■ WORK TASK ■
Return, word for word, the line that contains "State Fiscal Year 2021" and every line after it through the end of the records.

■ RECORDS ■
=-=-=-=-=
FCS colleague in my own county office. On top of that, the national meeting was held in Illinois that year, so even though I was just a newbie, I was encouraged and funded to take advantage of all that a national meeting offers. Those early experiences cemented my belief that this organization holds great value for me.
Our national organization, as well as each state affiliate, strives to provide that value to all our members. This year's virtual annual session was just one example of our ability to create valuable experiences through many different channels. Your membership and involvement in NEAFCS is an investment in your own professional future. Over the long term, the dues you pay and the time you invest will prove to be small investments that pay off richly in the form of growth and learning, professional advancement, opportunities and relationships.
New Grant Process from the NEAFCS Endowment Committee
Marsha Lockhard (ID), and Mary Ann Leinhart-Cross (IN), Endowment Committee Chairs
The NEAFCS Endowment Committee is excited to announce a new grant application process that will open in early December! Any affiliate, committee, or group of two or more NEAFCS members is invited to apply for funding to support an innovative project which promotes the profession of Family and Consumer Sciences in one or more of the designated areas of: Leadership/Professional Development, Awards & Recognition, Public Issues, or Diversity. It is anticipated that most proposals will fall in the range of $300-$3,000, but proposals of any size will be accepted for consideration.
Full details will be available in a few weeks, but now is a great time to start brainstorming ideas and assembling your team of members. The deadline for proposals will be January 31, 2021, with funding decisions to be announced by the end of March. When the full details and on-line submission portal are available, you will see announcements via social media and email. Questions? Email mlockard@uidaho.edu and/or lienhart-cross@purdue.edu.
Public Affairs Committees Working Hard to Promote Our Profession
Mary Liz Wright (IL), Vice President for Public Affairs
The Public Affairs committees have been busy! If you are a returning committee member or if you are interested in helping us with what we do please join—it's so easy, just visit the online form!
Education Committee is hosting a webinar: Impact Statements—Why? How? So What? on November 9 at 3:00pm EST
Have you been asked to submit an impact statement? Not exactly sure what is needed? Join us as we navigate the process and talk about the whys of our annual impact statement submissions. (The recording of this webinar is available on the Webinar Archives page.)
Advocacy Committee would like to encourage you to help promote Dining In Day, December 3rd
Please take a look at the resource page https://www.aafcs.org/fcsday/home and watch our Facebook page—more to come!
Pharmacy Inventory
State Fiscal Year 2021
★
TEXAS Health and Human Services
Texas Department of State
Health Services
=-=-=-=-=
■ EXERCISE RESPONSE ■
State Fiscal Year 2021
★
TEXAS Health and Human Services
Texas Department of State
Health Services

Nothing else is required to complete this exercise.